Over the course of his 35-minute talk, Dyson, a frequent political commentator for MSNBC, mostly steered away from politics. “I've been warned against [talking politics]” he said, noting the ALA’s 501(c)(3) status. “And I will for the most part acknowledge that. I ain’t here to tell you who to vote for. You got sense,” he said to laughter and applause. Nevertheless, in referencing his latest book, The Black Presidency: Barack Obama and the Politics of Race in America (Houghton Mifflin Harcourt) Dyson conceded that it was “a refreshing breath of air” to have someone “who knows how to conjugate verbs up in the White House.”

He then went on to call out a strain of anti-intellectualism he sees gripping the country, calling libraries "citadels of enlightenment" in a culture that is "peppered by a dyspeptic resistance to high intelligence in the service of deep truth,” and alluding to those who "appear proud to be unmolested by enlightenment.” And though he acknowledged the benefits of social media, he stressed the importance of books. "Twitteracy," he said, "is not literacy."

Throughout his talk, Dyson delighted the audience with humor, often preaching, rapping, and at one point even singing opera. He recited Tennyson with ease, and placed great writers like Ralph Waldo Emerson, David Henry Thoreau, Louisa May Alcott, and Elizabeth Barrett Browning alongside “the great philosopher Christopher Wallace,” explaining that "literacy" is more than the mechanics of reading and writing, or whether or not one goes to school. “Literacy is the capacity to engage in intellectual reflection,” he stressed, a “rendezvous with wisdom,” through which we become “more humane.”

Midway through, Dyson turned his attention to the tragic shootings this month at the Pulse nightclub in Orlando, pointedly criticizing observers who have strained to portray the murders as an act of Islamic terror. “Here we are in Orlando where we can't even admit that one of the most powerful forms of hate in the modern world has to do with somebody’s sexual orientation,” he said. “We would rather it be ISIS than us.”

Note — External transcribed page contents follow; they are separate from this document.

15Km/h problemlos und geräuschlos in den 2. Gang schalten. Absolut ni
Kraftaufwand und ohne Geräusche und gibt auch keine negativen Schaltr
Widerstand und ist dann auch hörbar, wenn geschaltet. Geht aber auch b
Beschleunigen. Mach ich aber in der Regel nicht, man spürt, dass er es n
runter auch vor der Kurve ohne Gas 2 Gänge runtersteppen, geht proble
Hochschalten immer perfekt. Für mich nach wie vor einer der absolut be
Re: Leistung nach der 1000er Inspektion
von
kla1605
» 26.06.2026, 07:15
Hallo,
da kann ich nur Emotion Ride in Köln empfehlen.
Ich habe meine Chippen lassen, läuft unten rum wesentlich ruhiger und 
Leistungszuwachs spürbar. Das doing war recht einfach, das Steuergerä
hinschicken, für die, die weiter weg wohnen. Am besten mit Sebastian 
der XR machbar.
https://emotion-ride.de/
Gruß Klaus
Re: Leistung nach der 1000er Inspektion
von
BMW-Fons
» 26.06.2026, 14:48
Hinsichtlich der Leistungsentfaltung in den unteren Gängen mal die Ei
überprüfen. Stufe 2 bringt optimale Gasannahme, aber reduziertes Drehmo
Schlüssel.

Recalling his childhood, Dyson spoke of the “white Christian racism” he endured, of not being able to use a bathroom or eat at a roadside restaurant while traveling through Tennessee with his family, and of the lynchings that were often carried out by church members. “They did not burn a crescent and stars, they burned a cross on the lawns of black people,” he said. “That is white racial terror at the level of Christianity.”

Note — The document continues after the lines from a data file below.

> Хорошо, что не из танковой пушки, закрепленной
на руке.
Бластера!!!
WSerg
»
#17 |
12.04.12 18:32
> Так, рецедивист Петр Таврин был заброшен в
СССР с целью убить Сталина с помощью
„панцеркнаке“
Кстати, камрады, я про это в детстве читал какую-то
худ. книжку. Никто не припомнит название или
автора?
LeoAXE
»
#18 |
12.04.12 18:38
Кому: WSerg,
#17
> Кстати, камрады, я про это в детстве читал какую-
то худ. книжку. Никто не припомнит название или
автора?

The point was not to impugn Christianity, he explained—Dyson himself became an ordained Baptist minister at the age of 19—but to counter the cycle of ignorance that leads to hate and violence, a cycle that often causes victims of injustice to victimize others, and closes people’s minds to the necessity of diversity, and equity. “Don’t look for ISIS,” Dyson stressed, “look for isolation.”

He closed by again stressing the library’s vital role in "conjuring a world" where literacy helps us understand the need for diversity.

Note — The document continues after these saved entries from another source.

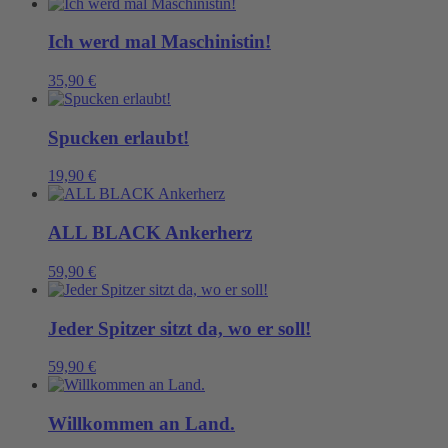
Ich werd mal Maschinistin!
35,90
€
Spucken erlaubt!
19,90
€
ALL BLACK Ankerherz
59,90
€
Jeder Spitzer sitzt da, wo er soll!
59,90
€
Willkommen an Land.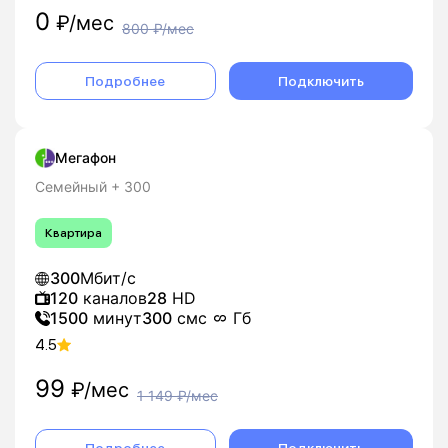
0
₽/мес
800
₽/мес
Подробнее
Подключить
Мегафон
Семейный + 300
Квартира
300
Мбит/с
120
каналов
28
HD
1500
минут
300
смс
Гб
4.5
99
₽/мес
1 149
₽/мес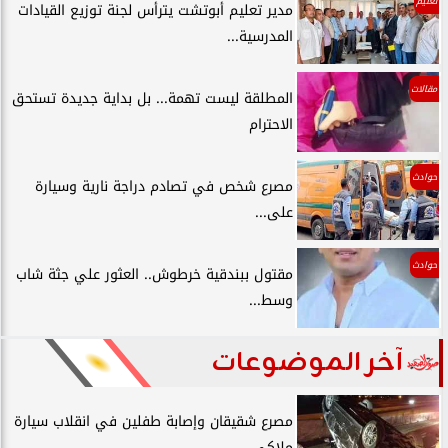
تعليم
مدير تعليم أبوتشت يترأس لجنة توزيع القيادات
المدرسية...
مقالات
المطلقة ليست تهمة... بل بداية جديدة تستحق
الاحترام
حوادث
مصرع شخص في تصادم دراجة نارية وسيارة
على...
حوادث
مقتول ببندقية خرطوش.. العثور علي جثة شاب
وسط...
آخر الموضوعات
مصرع شقيقان وإصابة طفلين في انقلاب سيارة
ملاكي...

“We need diversity not only to recognize the appeal and the value of difference, but also to recognize that we depend upon the very diversity that we often deny,” he said. “Equity, diversity, and inclusion are critical. But the literacy that [libraries] promote, that you inspire, the literacy that you instigate is also vital. Because at the end of the day, as my daddy and mommy used to tell me, that is something that nobody can take from you. Nobody can ever pass a bill that would deny you access to the insight that you gain when you read a book, or an article, or set of words.”